* [Task requirements]
Leave out the pictures and repeat the entries below verbatim.

(Data excerpts)
□ □ □
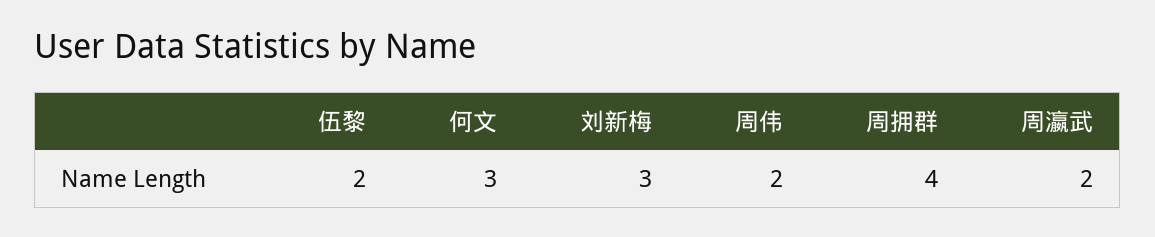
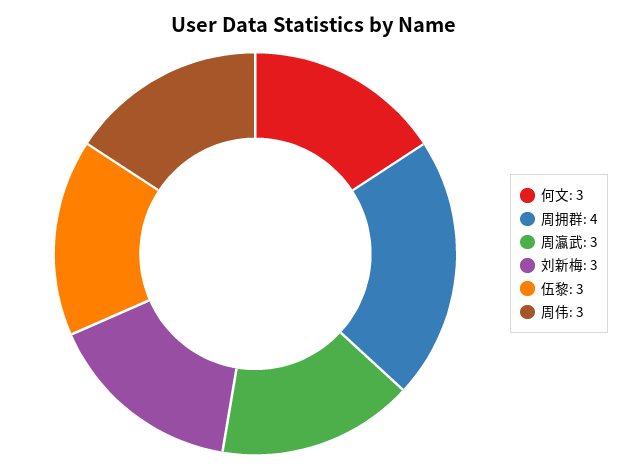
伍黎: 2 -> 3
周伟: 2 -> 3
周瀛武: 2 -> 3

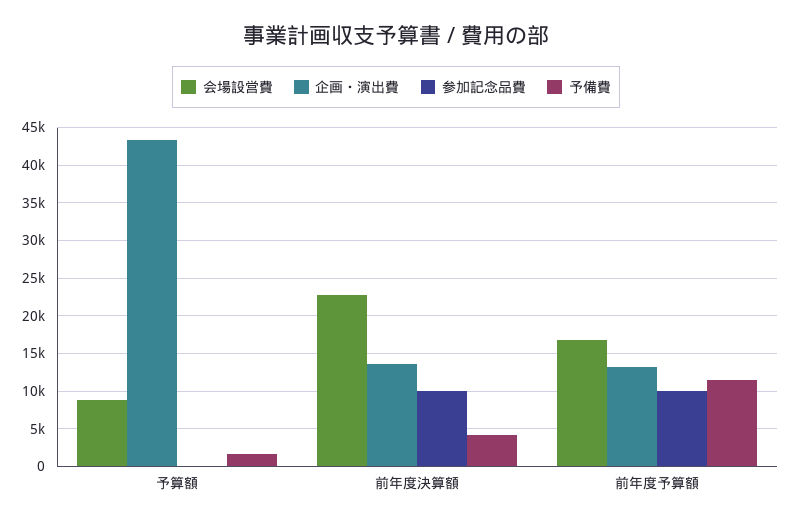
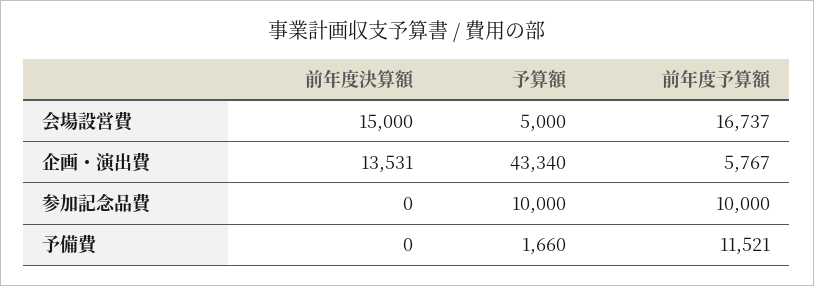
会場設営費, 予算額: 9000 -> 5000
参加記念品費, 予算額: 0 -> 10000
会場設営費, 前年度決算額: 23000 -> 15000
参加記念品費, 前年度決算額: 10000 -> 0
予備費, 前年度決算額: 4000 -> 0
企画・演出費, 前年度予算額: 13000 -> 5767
□ □ □
* [Solution to the problem]
伍黎: 2 -> 3
周伟: 2 -> 3
周瀛武: 2 -> 3

会場設営費, 予算額: 9000 -> 5000
参加記念品費, 予算額: 0 -> 10000
会場設営費, 前年度決算額: 23000 -> 15000
参加記念品費, 前年度決算額: 10000 -> 0
予備費, 前年度決算額: 4000 -> 0
企画・演出費, 前年度予算額: 13000 -> 5767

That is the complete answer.